アーカイブ:2017年3月

モネと光

秋田市にも少しずつ春が近づいてきたようです。春の陽気に誘われるように、先日モネの絵画を見たくなり、手持ちの画集をいろいろひっくり返し、モネの作品を探しました。

クロード・モネ。私が説明するまでもありませんが、印象派を代表する画家です。
「印象派」という言葉自体が生まれたのも、のちに「印象派」と呼ばれることとなる画家たちが開いた「第1回印象派展」―この時点では「印象派」という言葉はまだなく、「画家彫刻家版画家協会展」という展覧会だったそうですが―をたまたま見たある評論家が、出品されたモネの『印象―日の出』を引き合いに、「印象のままに描いた落書き」として展覧会自体を酷評したことがきっかけと言われています。
この酷評がかえって周囲の耳目を集め、「印象派」という言葉が広く知られるようになりました。しかし当の評論家も、この嘲りを含んだ悪名が、その後これほどまでに重要な意味を持つ存在になるとは想像もしていなかったでしょうけれど。

一方で、モネらもこの酷評を逆手に取り、自分たちは「印象こそを大切にして描いているのだ」として、自ら積極的に「印象派」を名乗ったといういきさつもあります。

それにしても、モネほど光を追い求め、作品に投影した画家はいないのではないでしょうか。
モネが戸外にイーゼルを立て、自然に身を置き風景を描いていたことはあまねく知られた事実ではありますが―持ち運び可能なチューブ入り絵の具の発明が後押しした側面もあるでしょう―、これは画期的なことで、当時は風景画も記憶やスケッチを頼りにアトリエで描かれるのが当たり前でした。

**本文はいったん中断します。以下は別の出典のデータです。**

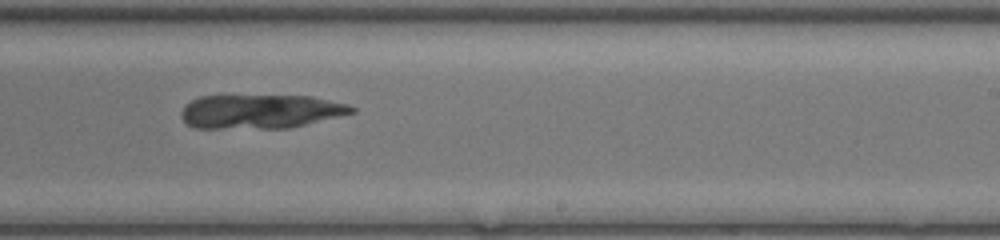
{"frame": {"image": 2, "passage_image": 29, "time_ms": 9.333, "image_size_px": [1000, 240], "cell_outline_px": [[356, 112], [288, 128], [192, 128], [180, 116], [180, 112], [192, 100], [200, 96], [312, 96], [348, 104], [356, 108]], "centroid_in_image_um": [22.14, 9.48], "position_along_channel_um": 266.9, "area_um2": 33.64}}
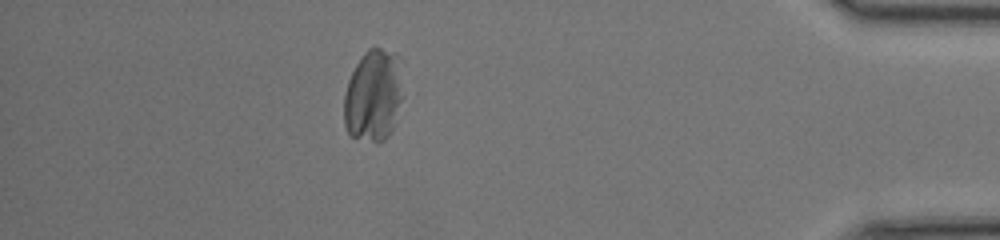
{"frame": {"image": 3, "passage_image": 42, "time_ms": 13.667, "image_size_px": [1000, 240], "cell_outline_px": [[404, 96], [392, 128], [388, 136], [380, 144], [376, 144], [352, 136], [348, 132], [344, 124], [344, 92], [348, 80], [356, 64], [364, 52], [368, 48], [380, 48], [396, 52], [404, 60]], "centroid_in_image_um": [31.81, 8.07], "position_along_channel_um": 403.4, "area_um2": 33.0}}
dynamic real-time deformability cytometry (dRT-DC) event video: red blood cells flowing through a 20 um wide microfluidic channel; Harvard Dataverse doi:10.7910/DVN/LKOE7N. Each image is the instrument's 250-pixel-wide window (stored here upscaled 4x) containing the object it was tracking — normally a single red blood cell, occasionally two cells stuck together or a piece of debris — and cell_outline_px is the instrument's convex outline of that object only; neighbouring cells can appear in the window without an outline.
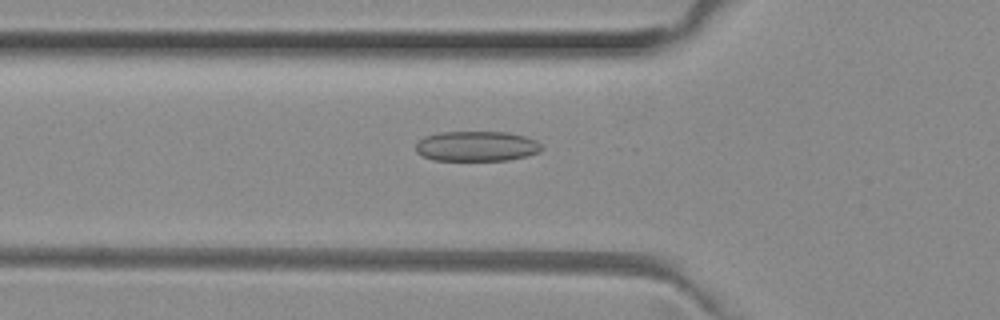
{"species": "common noctule bat (a hibernating species)", "species_latin": "Nyctalus noctula", "temperature_condition": "room temperature", "stored_images_in_passage": 52, "camera_frame_rate_fps": 3000, "um_per_image_px": 0.085, "animal": {"sex": "female", "body_mass_g": 29.2, "forearm_length_mm": 56.3}, "frame": {"image": 1, "passage_image": 18, "time_ms": 5.667, "image_size_px": [1000, 320], "cell_outline_px": [[544, 148], [540, 152], [508, 160], [432, 160], [416, 152], [416, 144], [424, 136], [440, 132], [508, 132], [524, 136], [536, 140]], "centroid_in_image_um": [40.52, 12.42], "position_along_channel_um": 85.3, "area_um2": 22.08}}
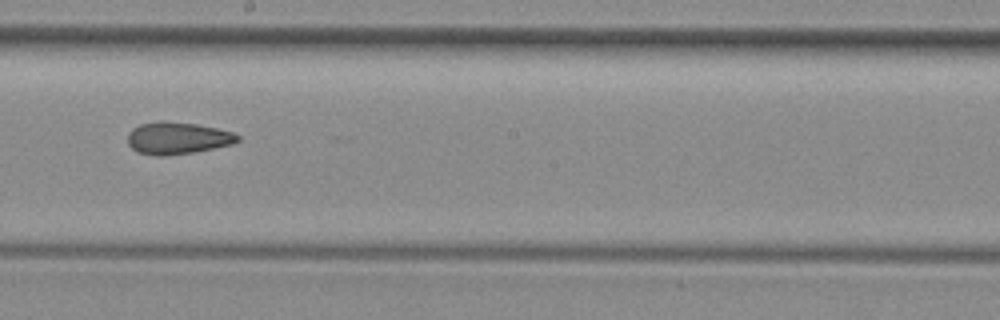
{"frame": {"image": 2, "passage_image": 29, "time_ms": 9.333, "image_size_px": [1000, 320], "cell_outline_px": [[240, 140], [232, 144], [192, 152], [164, 156], [156, 156], [136, 152], [128, 144], [128, 132], [132, 128], [140, 124], [196, 124], [216, 128], [232, 132], [240, 136]], "centroid_in_image_um": [15.09, 11.79], "position_along_channel_um": 233.1, "area_um2": 19.77}}
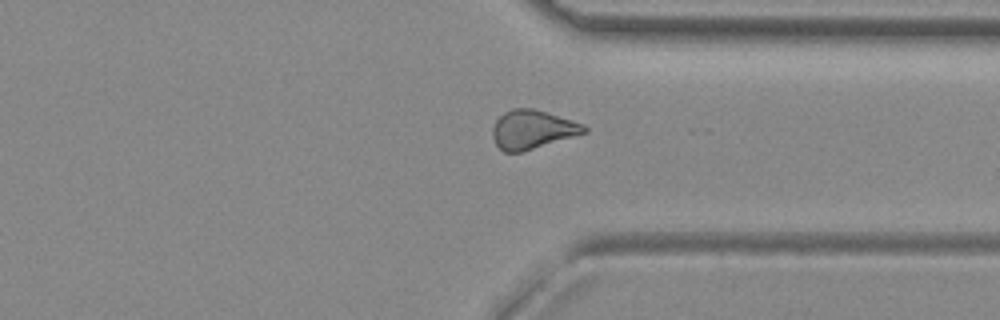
{"frame": {"image": 3, "passage_image": 39, "time_ms": 12.667, "image_size_px": [1000, 320], "cell_outline_px": [[588, 132], [520, 152], [504, 152], [496, 144], [492, 136], [492, 128], [496, 120], [504, 112], [512, 108], [532, 108], [572, 120], [584, 124], [588, 128]], "centroid_in_image_um": [45.25, 11.0], "position_along_channel_um": 366.2, "area_um2": 20.52}, "authors_computed_cell_mechanics": {"area_um2": 21.4149, "velocity_mm_per_s": 4.0171, "shape_relaxation_time_tau1_ms": null, "shape_relaxation_time_tau2_ms": 3.5077, "deformation_change_tau1": null, "deformation_change_tau2": 0.1185}}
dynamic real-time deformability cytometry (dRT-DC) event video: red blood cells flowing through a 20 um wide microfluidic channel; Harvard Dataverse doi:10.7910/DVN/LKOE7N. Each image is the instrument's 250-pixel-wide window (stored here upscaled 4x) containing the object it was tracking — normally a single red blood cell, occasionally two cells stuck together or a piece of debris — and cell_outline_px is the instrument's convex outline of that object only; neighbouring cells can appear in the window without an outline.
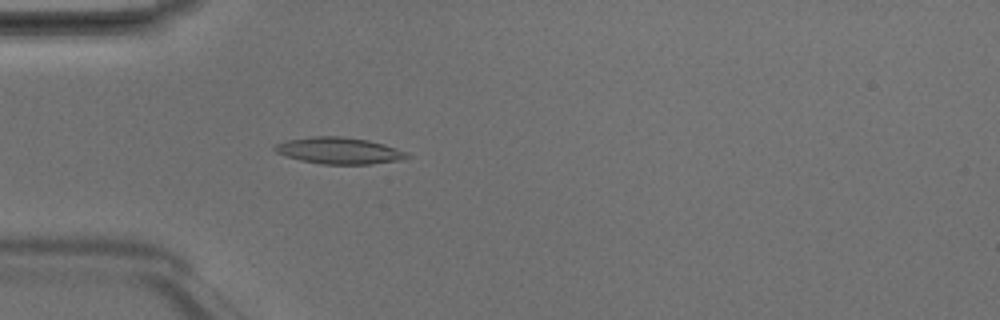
{"species": "Egyptian fruit bat (a non-hibernating species)", "species_latin": "Rousettus aegyptiacus", "temperature_condition": "room temperature", "stored_images_in_passage": 4, "camera_frame_rate_fps": 3000, "um_per_image_px": 0.085, "animal": {"sex": "male"}, "frame": {"image": 1, "passage_image": 4, "time_ms": 1.0, "image_size_px": [1000, 320], "cell_outline_px": [[412, 156], [404, 160], [372, 164], [320, 164], [300, 160], [276, 152], [272, 148], [276, 144], [288, 140], [312, 136], [340, 136], [368, 140], [384, 144], [408, 152]], "centroid_in_image_um": [28.88, 12.81], "position_along_channel_um": 56.1, "area_um2": 20.58}}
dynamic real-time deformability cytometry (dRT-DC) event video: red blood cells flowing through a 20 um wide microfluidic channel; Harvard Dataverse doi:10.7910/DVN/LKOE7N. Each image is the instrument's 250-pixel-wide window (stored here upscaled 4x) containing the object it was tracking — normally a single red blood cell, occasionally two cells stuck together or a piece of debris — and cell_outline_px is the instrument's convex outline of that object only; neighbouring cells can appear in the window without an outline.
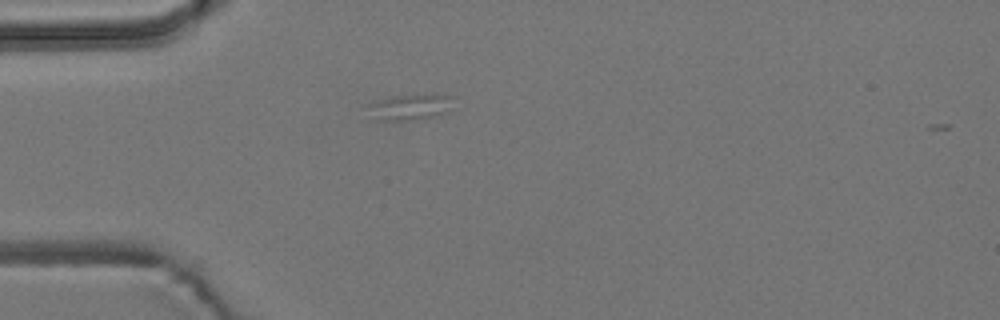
{"species": "common noctule bat (a hibernating species)", "species_latin": "Nyctalus noctula", "temperature_condition": "room temperature", "stored_images_in_passage": 2, "camera_frame_rate_fps": 3000, "um_per_image_px": 0.085, "animal": {"sex": "male", "body_mass_g": 19.2, "forearm_length_mm": 51.8}, "frame": {"image": 1, "passage_image": 2, "time_ms": 2.0, "image_size_px": [1000, 320], "cell_outline_px": [[456, 96], [448, 112], [432, 116], [404, 120], [376, 120], [364, 104], [376, 100], [392, 96], [436, 92]], "centroid_in_image_um": [34.9, 9.03], "position_along_channel_um": 50.1, "area_um2": 13.41}}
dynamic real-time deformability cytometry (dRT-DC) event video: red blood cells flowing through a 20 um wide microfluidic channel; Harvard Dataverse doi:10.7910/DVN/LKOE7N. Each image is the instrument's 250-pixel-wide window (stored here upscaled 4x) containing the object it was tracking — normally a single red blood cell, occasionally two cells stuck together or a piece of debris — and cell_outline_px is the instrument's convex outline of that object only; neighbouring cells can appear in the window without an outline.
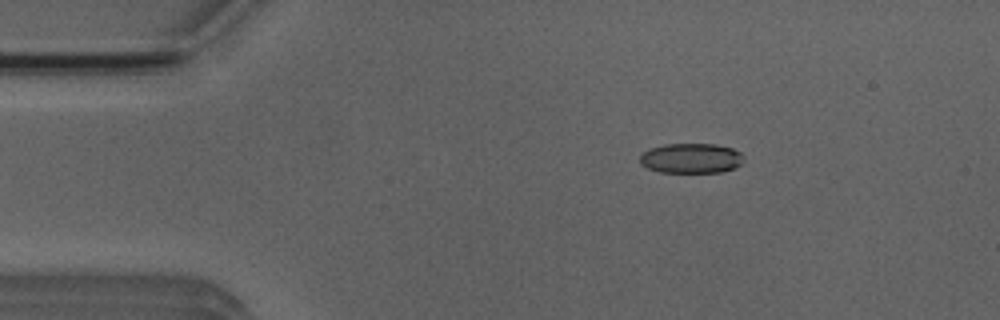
{"species": "Egyptian fruit bat (a non-hibernating species)", "species_latin": "Rousettus aegyptiacus", "temperature_condition": "room temperature", "stored_images_in_passage": 52, "camera_frame_rate_fps": 3000, "um_per_image_px": 0.085, "animal": {"sex": "male"}, "frame": {"image": 1, "passage_image": 9, "time_ms": 2.667, "image_size_px": [1000, 320], "cell_outline_px": [[744, 156], [740, 164], [732, 168], [720, 172], [660, 172], [648, 168], [640, 164], [640, 152], [648, 148], [664, 144], [716, 144], [732, 148], [740, 152]], "centroid_in_image_um": [58.69, 13.44], "position_along_channel_um": 26.3, "area_um2": 18.21}}
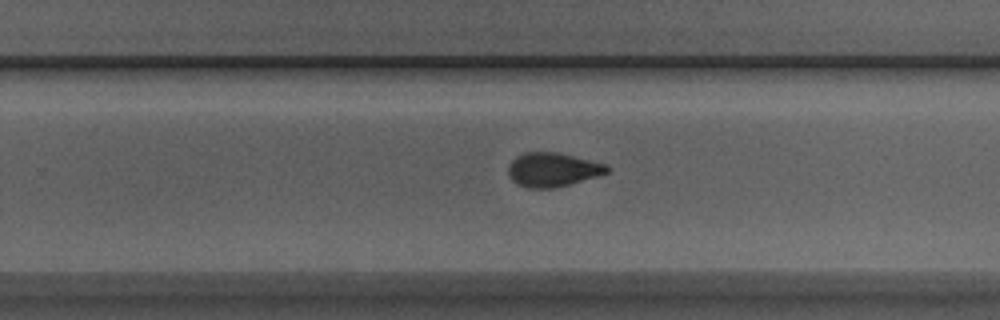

あふれるような光と自然に対する賛美を描いた作品を見ると、よく評されるように、実際にモネの制作現場に立ち会っているような気持ちに満たされます。
太陽の光の下で描かれたモネの作品は、長い冬を超え、暖かな日差しに焦がれる秋田の春に、喜びを重ねてくれます。

 

今朝のお供、
エド・シーラン(イギリスのミュージシャン)の『÷(divide)』。
流行の音であろうと、何であれ、良いものは良いのです。